Business & Finance
A federal bankruptcy court is to rule today on the breakup of Conseco Inc.'s money-losing consumer-finance unit. After an all-night auction in Chicago Wednesday, the company agreed to sell its $23 billion mobile-home loan portfolio to CFN Investments of New York for $700 million. Meanwhile, GE Consumer Finance offered $310 million for Mill Creek Bank, Conseco's Salt Lake City subsidiary, which offers consumer and small business loans. Conseco Finance is based in St. Paul, Minn. Last December, its parent, financial services giant Conseco Inc. of Carmel, Ind., filed the third-largest bankruptcy petition in US history.
Goodyear, the world's third-largest maker of tires, won a new $1.3 billion line of credit from two banks to help "repay certain existing facilities," The Wall Street Journal reported. The company, based in Akron, Ohio, is roughly $3.6 billion in debt and owes another $2 billion to its pension funds. The Journal identified the lenders as J.P. Morgan Chase and Citigroup.
A record $1.23 billion loss for 2002 was announced by Swiss Life, the troubled insurance company that is one of Europe's largest, and its chief executive said 2003 "will be another very challenging year" as well. But the carrier said it still has $2.8 billion in capital reserves and is ready to sell off its Banca del Gottardo subsidiary. Last year, Swiss Life cut hundreds of jobs, replaced its chief twice, and became the subject of an investigation by regulators into a company-run fund open only to its board members that generated almost $9 million in dividends.

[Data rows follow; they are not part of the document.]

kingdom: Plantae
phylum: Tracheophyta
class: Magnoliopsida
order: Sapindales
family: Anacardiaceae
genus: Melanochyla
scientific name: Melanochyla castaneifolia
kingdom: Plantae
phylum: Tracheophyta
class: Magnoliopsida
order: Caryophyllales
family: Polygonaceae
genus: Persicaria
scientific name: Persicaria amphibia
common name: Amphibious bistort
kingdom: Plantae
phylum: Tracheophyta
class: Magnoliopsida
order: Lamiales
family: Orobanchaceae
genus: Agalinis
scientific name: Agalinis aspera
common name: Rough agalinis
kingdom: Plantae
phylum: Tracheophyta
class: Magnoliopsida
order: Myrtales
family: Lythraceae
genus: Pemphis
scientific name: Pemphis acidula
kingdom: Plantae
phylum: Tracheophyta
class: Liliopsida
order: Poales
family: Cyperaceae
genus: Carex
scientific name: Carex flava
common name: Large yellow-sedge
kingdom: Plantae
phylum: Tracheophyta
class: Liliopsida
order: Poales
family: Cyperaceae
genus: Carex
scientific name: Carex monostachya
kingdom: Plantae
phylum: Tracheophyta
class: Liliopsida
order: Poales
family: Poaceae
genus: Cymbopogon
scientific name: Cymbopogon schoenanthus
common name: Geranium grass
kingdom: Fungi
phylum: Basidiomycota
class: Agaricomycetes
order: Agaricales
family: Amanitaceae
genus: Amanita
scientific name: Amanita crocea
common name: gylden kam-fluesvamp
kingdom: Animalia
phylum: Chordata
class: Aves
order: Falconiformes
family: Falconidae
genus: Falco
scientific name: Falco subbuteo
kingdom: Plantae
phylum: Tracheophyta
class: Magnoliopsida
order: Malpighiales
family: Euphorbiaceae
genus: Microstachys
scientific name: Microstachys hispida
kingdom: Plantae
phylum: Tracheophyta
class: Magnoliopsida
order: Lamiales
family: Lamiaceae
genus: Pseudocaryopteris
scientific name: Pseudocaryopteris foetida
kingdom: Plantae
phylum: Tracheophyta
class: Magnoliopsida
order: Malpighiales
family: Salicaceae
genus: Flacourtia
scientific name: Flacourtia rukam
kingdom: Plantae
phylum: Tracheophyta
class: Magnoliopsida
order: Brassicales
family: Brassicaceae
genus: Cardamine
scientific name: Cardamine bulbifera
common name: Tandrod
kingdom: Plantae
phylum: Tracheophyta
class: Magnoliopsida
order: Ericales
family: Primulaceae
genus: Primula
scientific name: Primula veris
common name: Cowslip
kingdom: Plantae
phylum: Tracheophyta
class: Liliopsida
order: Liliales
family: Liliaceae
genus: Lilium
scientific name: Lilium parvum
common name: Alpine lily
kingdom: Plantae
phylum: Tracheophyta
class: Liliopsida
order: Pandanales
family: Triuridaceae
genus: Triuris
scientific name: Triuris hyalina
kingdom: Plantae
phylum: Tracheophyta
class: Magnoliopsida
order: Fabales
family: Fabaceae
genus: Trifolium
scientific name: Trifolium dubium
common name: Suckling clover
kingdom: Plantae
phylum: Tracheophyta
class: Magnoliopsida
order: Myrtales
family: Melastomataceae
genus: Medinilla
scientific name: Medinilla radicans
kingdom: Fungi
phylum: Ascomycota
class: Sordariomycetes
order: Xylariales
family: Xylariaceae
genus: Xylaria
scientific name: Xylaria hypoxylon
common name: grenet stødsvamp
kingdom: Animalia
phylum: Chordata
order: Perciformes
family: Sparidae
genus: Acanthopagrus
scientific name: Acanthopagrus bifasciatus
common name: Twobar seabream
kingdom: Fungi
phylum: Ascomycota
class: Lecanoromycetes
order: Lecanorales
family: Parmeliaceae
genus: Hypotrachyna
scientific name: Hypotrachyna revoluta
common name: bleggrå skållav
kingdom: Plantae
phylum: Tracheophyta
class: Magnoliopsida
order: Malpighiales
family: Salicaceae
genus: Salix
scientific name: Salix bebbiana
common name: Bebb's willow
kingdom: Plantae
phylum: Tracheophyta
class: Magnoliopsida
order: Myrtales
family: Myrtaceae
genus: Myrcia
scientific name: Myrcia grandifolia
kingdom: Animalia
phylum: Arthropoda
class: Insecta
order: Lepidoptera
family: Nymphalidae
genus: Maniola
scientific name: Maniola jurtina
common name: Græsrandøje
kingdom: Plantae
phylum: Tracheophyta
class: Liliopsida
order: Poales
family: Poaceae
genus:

The proposed $1.37 billion sale of CareFirst Blue Cross BlueShield, Maryland's largest health insurer, was blocked by state insurance commissioner Steven Larsen. He said the deal with would-be buyer Wellpoint Health Networks of Thousand Oaks, Calif., was "flawed" and wouldn't "produce fair market value." Bonuses for executives called for in the deal, Larsen said, would violate terms of a Maryland law covering conversion of a nonprofit concern to a for-profit business. An attorney for both companies said they were "deeply disappointed" at the rejection, but a coalition of senior citizens groups called it "fantastic."